Integrationspolitik und Islam

Auch ein Manifest, das von den Werte-Unionisten am Nachmittag im Galopp verabschiedet wird, lässt wohl bewusst offen, wo denn eigentlich die Grenze zwischen Konservatismus und Populismus verläuft. Überproportional viel Platz nehmen Integrationspolitik und Islam ein. In drei Absätzen, die noch über Nacht vom Kölner Promi-Anwalt Ralf Höcke in das Dokument geschubst wurden, ist zu lesen, dass die Flüchtlingspolitik von 2015 rückgängig gemacht werden soll. Ziel für die Mehrheit im Saal ist eine Änderung des Grundrechts auf Asyl, der Genfer Flüchtlingskonvention und die Abschaffung der doppelten Staatsbürgerschaft.

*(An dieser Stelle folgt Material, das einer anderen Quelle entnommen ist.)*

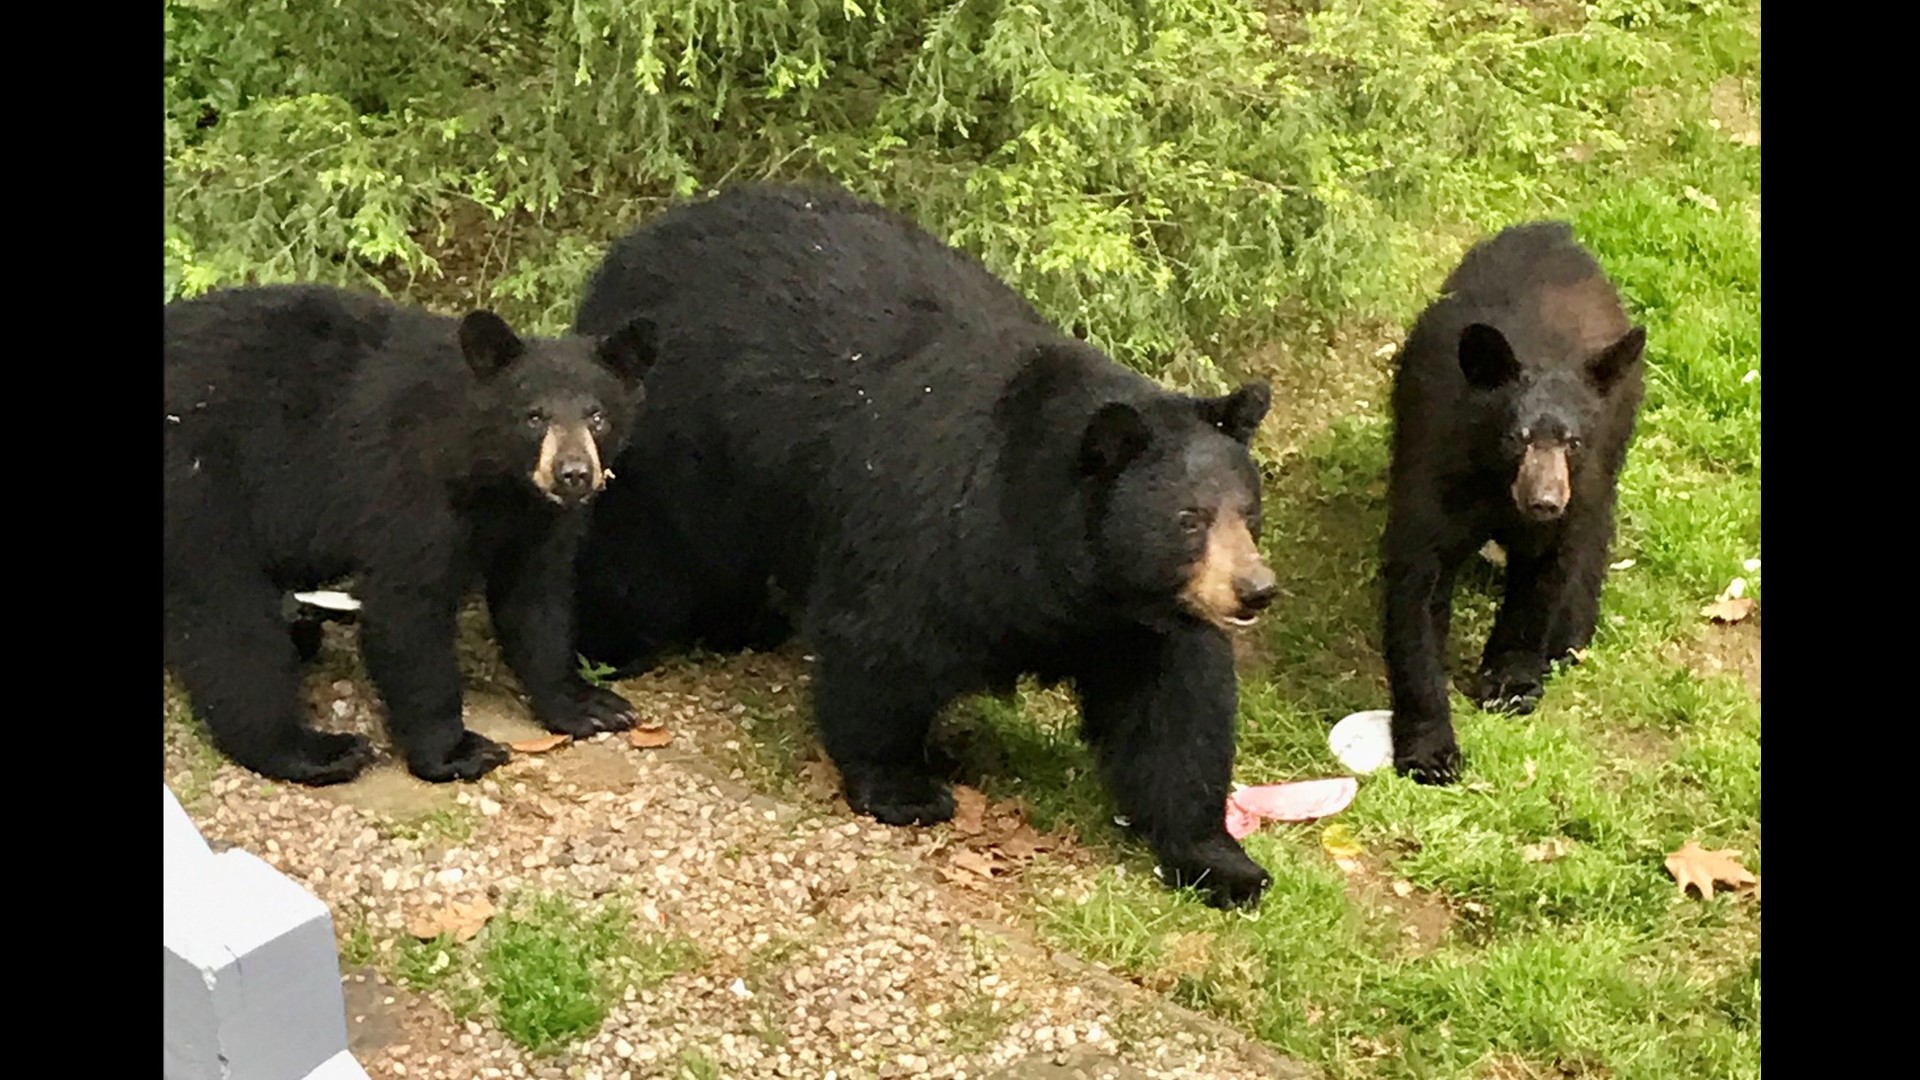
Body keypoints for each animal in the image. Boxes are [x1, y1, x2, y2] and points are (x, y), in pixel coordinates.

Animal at [159, 278, 652, 780]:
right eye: (533, 416)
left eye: (598, 415)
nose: (573, 474)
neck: (490, 477)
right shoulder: (406, 489)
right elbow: (408, 610)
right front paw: (455, 750)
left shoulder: (535, 519)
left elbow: (537, 600)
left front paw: (587, 703)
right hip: (201, 486)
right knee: (230, 621)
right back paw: (314, 749)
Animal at [576, 187, 1282, 907]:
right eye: (1189, 519)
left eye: (1248, 512)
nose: (1255, 590)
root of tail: (638, 241)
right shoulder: (934, 529)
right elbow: (883, 646)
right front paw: (904, 787)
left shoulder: (1135, 622)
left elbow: (1176, 711)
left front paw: (1223, 863)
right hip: (676, 436)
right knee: (642, 554)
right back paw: (608, 649)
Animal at [1382, 222, 1651, 776]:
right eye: (1516, 437)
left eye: (1571, 441)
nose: (1545, 500)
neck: (1498, 488)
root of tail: (1554, 230)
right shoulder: (1433, 471)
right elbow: (1416, 589)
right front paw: (1430, 751)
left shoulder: (1576, 486)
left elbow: (1546, 576)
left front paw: (1511, 683)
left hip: (1613, 445)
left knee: (1595, 527)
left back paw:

Integration und ein Bekenntnis zum Grundgesetz genügen den Wertkonservativen bei Einwanderern nicht. „Assimilation“, also das Einebnen von kulturellen Unterschieden, wird vor allem von Muslimen verlangt. Denn der Islam weise als einzige Religion eine „Doppelstruktur“ auf, heißt es in dem Papier. Während also Flüchtlingsthemen das Papier dominieren, fehlt ein Bekenntnis zum Erhalt der Schöpfung bzw. zum Umwelt- und Klimaschutz völlig. Und das Manifest wird fast einstimmig angenommen.

Es ist das Programm eines konservativen Lummerlands, in dem bestimmte Dinge einfach abgeschafft werden, statt sie zu gestalten. Derweil zieht direkt vor dem Fenster die Wirklichkeit vorbei: Familien aus aller Herren Länder, schwule Pärchen, ein Heiratskorso aus dunklen Limousinen mit türkischen Flaggen. All denen haben die Wertkonservativen in der CDU nichts an zu bieten.